Two weeks ago, I happened upon Westward the Women, a movie I hadn’t seen since I was about eight years old. I grew up a fan of the Western genre, and back then there were plenty of Westerns being filmed to keep my fire lit. At the age of five, according to my mother, my boyfriend was Roy Rogers. One day she saw me making mud pies and asked who the pies were for. “Roy,” I answered. A year later I carried my lunch to school in a Roy Rogers lunch pail.
Many western-themed movies in the 50’s and 60’s treated
America’s westward expansion lightly and tritely. There was always singing and
dancing around a campfire and an attack by indigenous people which the natives usually
lost. Westerns featured male actors more than they did female, and actresses along
for the ride usually had well-coiffed hair and pretty dresses that were clean
and unwrinkled.
Westward the Women was an exception. This movie about
a wagon train of mail order brides traveling to California was filmed in black
and white, one way to highlight how dirty and treacherous such trips were. It has since been colorized, but for me, blue skies and blue eyes are a distraction.
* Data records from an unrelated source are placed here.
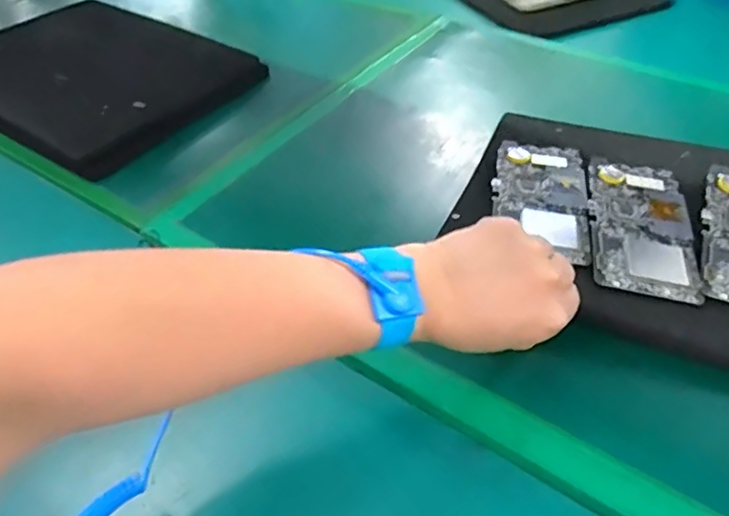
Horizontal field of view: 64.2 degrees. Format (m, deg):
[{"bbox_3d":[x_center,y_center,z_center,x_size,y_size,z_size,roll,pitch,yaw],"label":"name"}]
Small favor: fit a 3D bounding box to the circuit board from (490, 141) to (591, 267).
[{"bbox_3d":[0.144,-0.051,0.474,0.073,0.008,0.148,7,46,12],"label":"circuit board"}]

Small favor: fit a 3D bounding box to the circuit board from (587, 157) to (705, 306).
[{"bbox_3d":[0.215,-0.030,0.454,0.073,0.007,0.156,8,46,13],"label":"circuit board"}]

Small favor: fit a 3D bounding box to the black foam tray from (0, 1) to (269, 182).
[{"bbox_3d":[-0.350,-0.242,0.735,0.414,0.030,0.268,28,53,29],"label":"black foam tray"}]

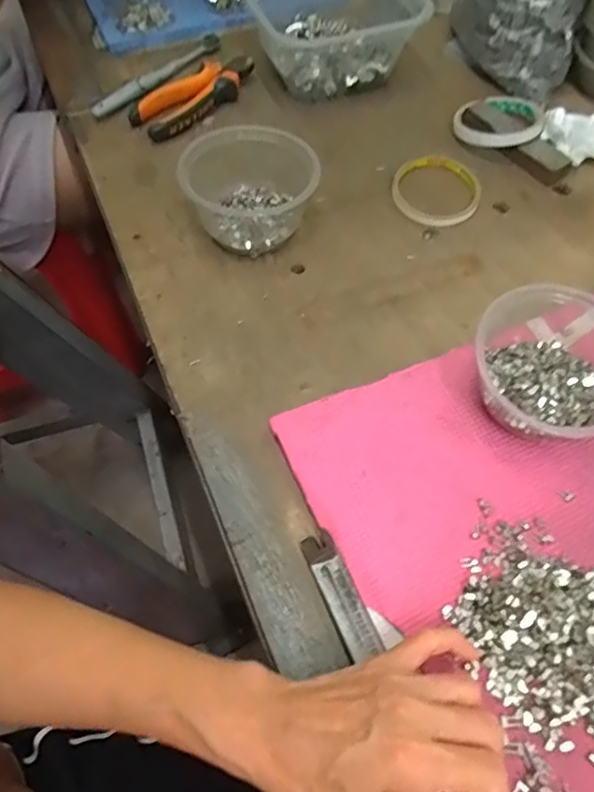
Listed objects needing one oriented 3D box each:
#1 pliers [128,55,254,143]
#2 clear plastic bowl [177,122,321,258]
[{"bbox_3d":[-0.107,-0.322,0.623,0.148,0.016,0.068,-38,67,-21],"label":"pliers"},{"bbox_3d":[-0.038,-0.177,0.514,0.116,0.073,0.091,-15,61,-9],"label":"clear plastic bowl"}]

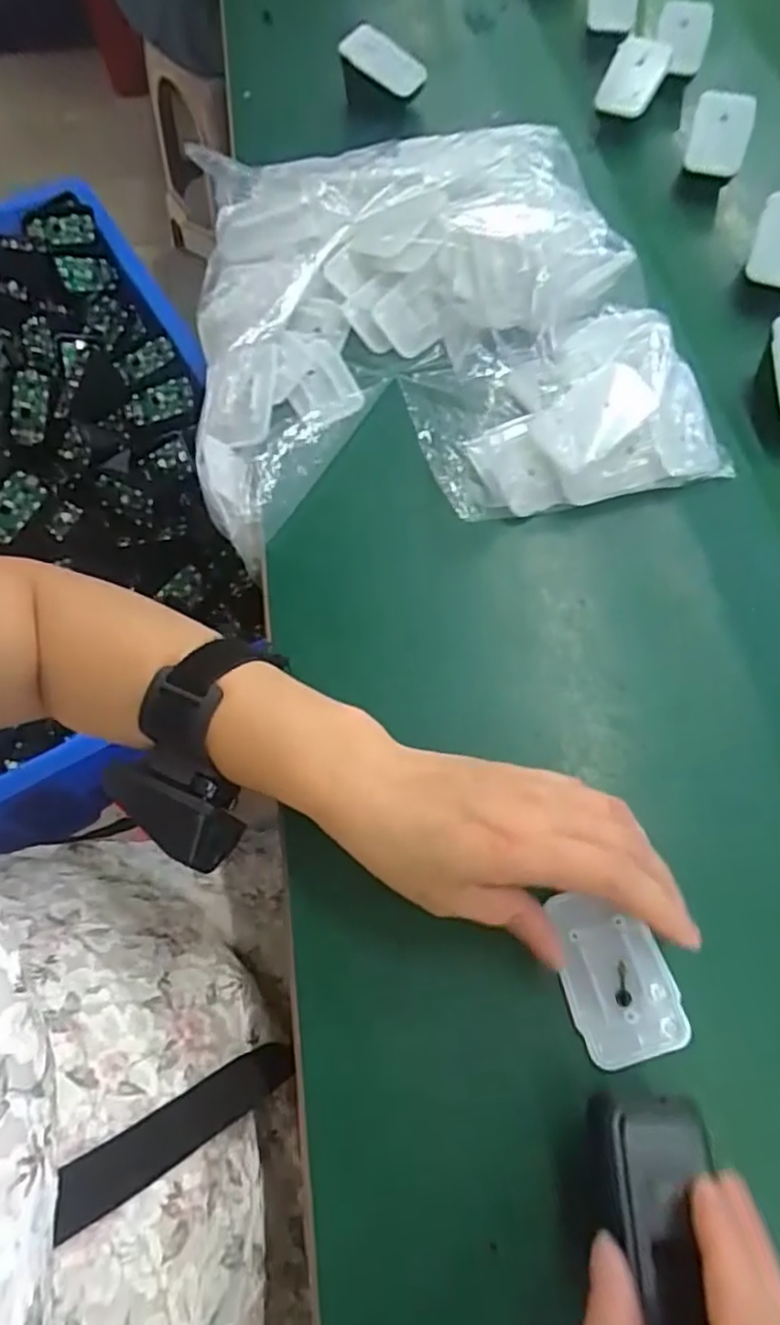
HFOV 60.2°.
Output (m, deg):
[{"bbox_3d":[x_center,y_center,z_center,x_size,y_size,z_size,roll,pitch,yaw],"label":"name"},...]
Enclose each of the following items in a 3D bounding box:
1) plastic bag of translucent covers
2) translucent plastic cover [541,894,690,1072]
[{"bbox_3d":[0.022,-0.223,0.435,0.290,0.084,0.295,-9,66,0],"label":"plastic bag of translucent covers"},{"bbox_3d":[0.096,0.135,0.291,0.043,0.009,0.067,-14,65,-6],"label":"translucent plastic cover"}]

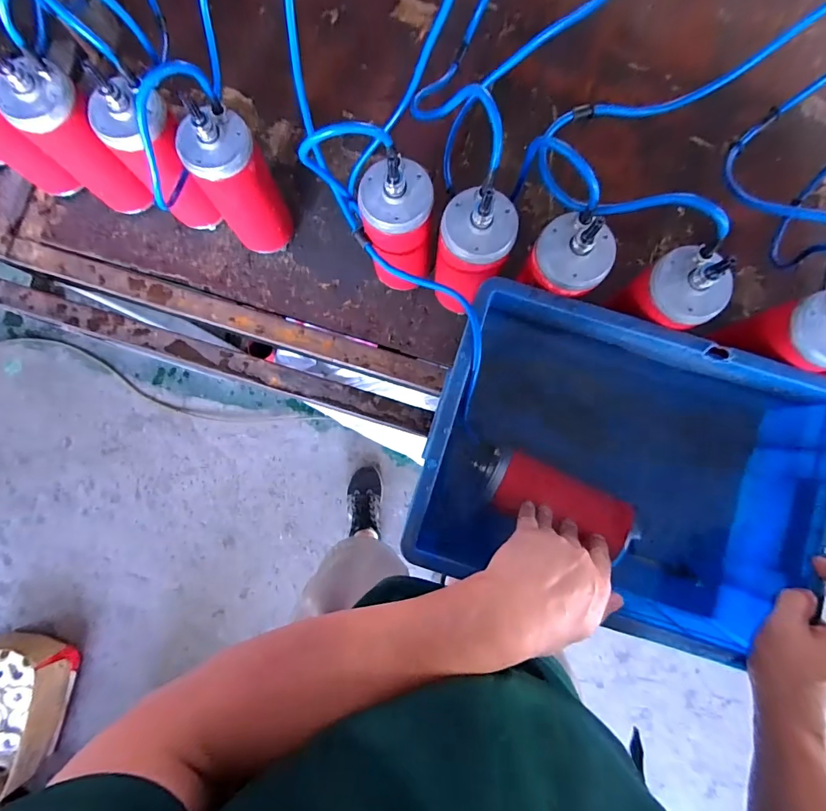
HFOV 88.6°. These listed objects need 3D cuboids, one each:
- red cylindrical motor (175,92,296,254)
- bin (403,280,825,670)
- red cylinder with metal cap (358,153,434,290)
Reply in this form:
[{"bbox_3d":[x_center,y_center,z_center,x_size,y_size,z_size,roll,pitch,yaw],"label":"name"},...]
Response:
[{"bbox_3d":[-0.194,-0.249,0.498,0.077,0.198,0.078,0,85,1],"label":"red cylindrical motor"},{"bbox_3d":[0.217,0.067,0.468,0.390,0.117,0.290,17,86,1],"label":"bin"},{"bbox_3d":[-0.016,-0.188,0.490,0.073,0.195,0.089,3,85,1],"label":"red cylinder with metal cap"}]

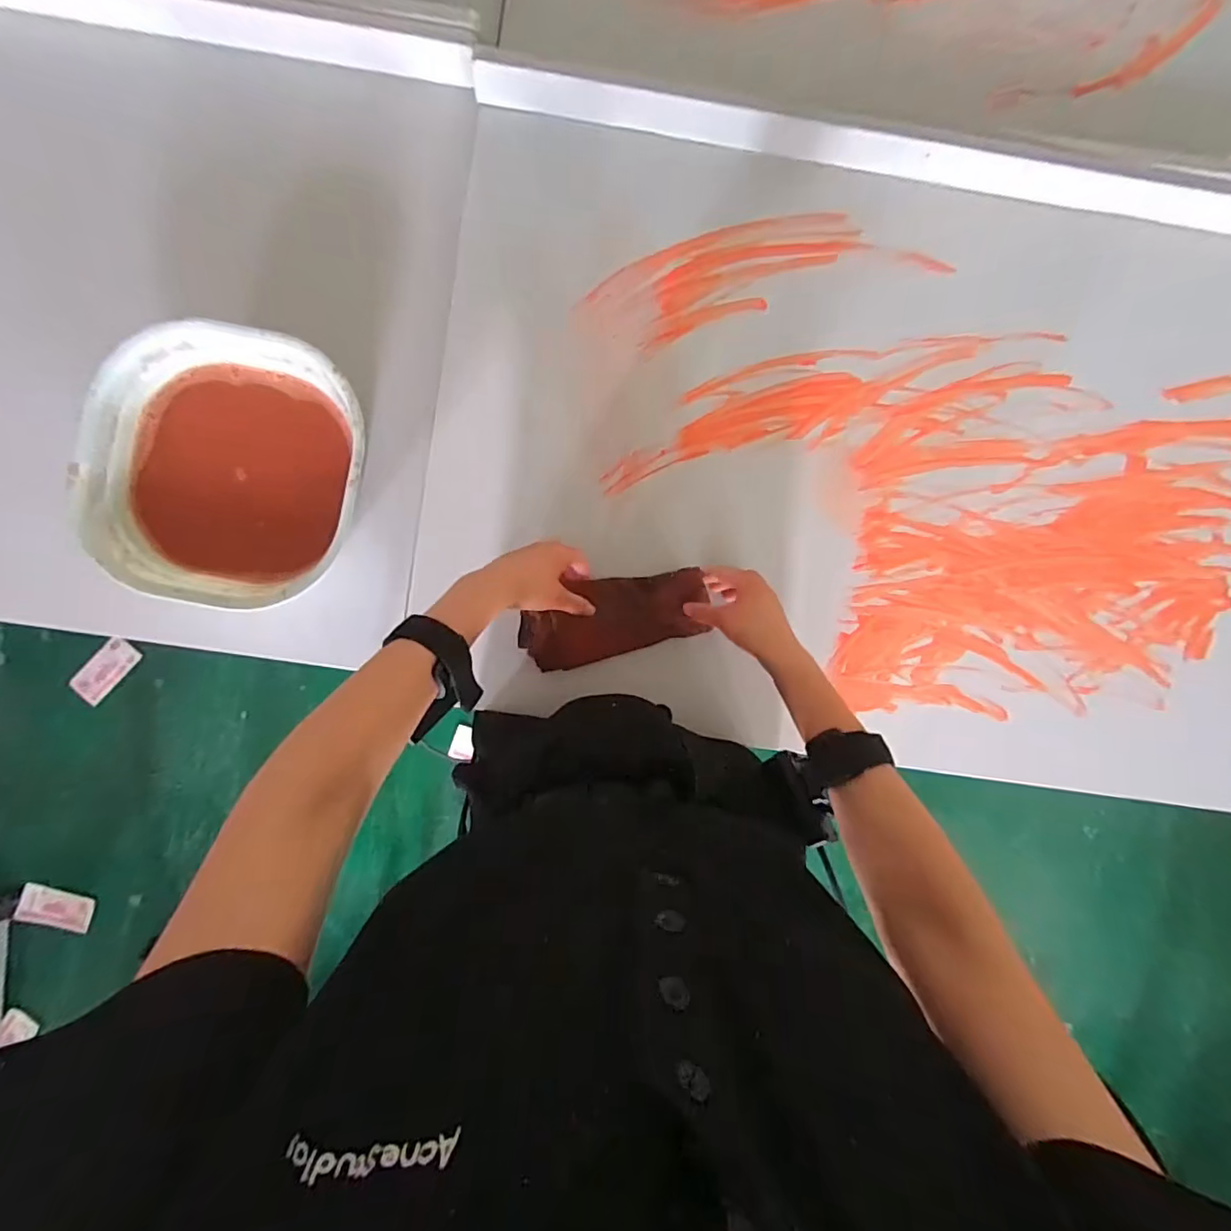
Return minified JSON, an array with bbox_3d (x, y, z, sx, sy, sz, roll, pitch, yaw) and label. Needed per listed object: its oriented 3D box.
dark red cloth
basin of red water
[{"bbox_3d":[-0.003,0.002,0.554,0.181,0.020,0.078,-18,92,2],"label":"dark red cloth"},{"bbox_3d":[-0.338,-0.129,0.522,0.226,0.091,0.232,0,90,-2],"label":"basin of red water"}]

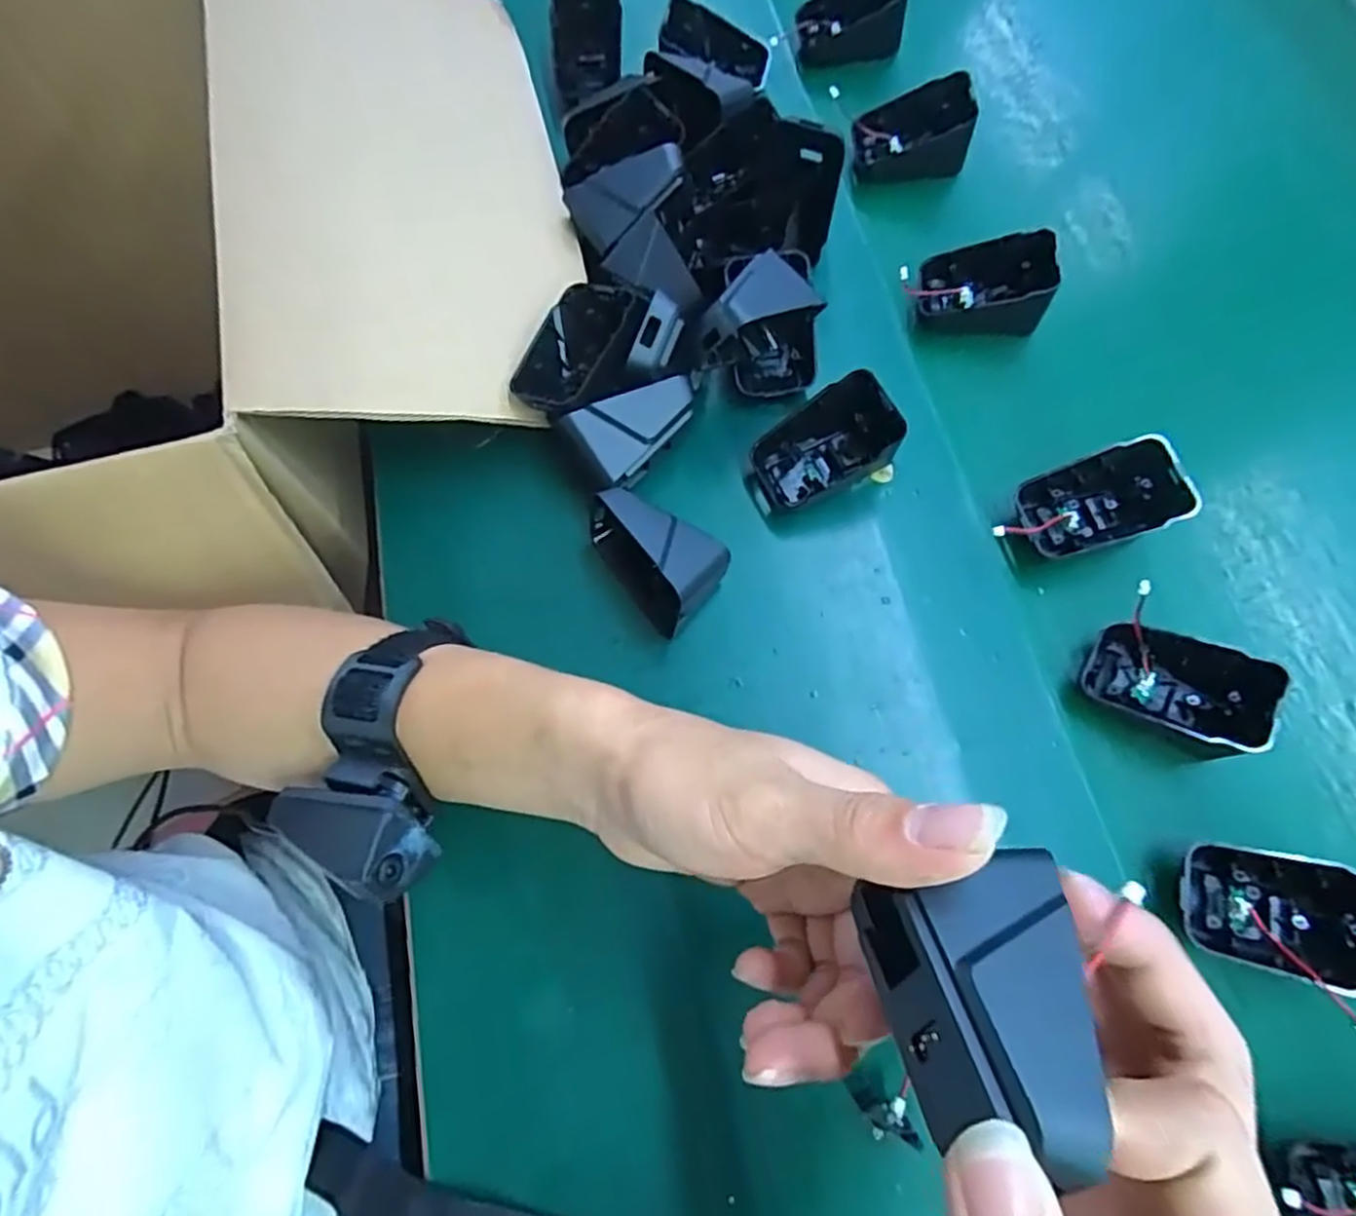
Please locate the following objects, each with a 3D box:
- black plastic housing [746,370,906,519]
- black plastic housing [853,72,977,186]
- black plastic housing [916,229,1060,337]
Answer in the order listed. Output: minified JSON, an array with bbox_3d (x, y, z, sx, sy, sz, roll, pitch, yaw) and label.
[{"bbox_3d":[0.070,-0.076,0.354,0.064,0.045,0.044,-24,73,-7],"label":"black plastic housing"},{"bbox_3d":[0.141,-0.283,0.434,0.062,0.042,0.041,1,71,1],"label":"black plastic housing"},{"bbox_3d":[0.166,-0.176,0.395,0.063,0.043,0.043,4,72,2],"label":"black plastic housing"}]

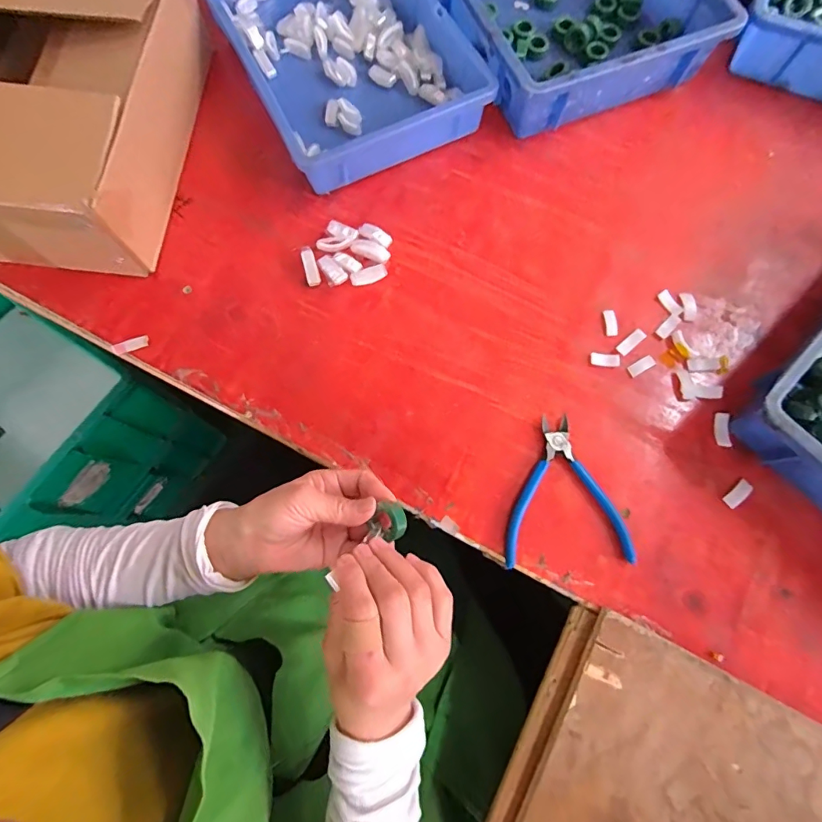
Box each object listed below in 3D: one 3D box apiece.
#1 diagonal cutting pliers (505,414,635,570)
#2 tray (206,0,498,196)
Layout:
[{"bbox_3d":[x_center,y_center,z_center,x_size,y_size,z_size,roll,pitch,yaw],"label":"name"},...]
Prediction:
[{"bbox_3d":[0.148,0.076,0.446,0.119,0.014,0.138,-1,73,0],"label":"diagonal cutting pliers"},{"bbox_3d":[-0.088,-0.451,0.567,0.235,0.065,0.358,-25,75,-8],"label":"tray"}]

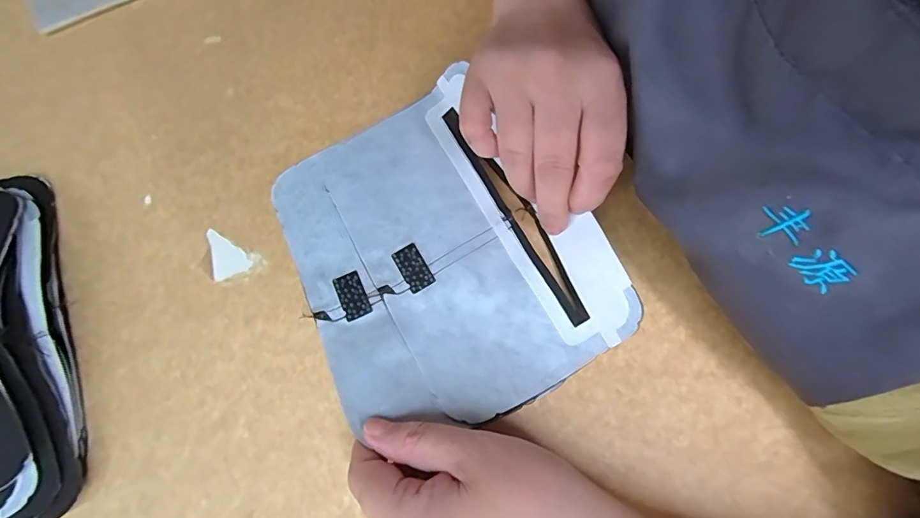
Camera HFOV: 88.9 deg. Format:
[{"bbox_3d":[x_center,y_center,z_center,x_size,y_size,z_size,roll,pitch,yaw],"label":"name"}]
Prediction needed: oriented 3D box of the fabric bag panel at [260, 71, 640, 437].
[{"bbox_3d":[-0.015,-0.005,0.277,0.160,0.029,0.196,-30,77,-6],"label":"fabric bag panel"}]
These women got muddy, sweaty, sunburned, broken
and bloodied. Their hair was usually a mess, and their dresses looked like rags
by the time they reached California. The stark realism in the black and white version I saw as a child may be why this movie
made such an impression it stuck with me most of my life.
Movies filmed years later such as Meeks Cutoff (2010)
also show how strong women had to be to make the endless trek across deserts
and mountains. I have seen two episodes of 1883 since it was released
this year, and thus far it appears to have even more realistic roles for women
than Meeks Cutoff or Westward the Women.
Another accurate depiction of women pioneers can be seen at
the National Historic Oregon Trail Interpretive Center located in Baker City, Oregon. In the
museum’s living history displays, the hems of the women’s dresses are caked with
dirt as they walk alongside, not ride in covered wagons. Painstaking details,
such as the fatigue etched on mannikin pioneer faces and artificial flies
perched on artificial oxen dung, make this replica of the true Oregon Trail
experience worth a trip to Baker City.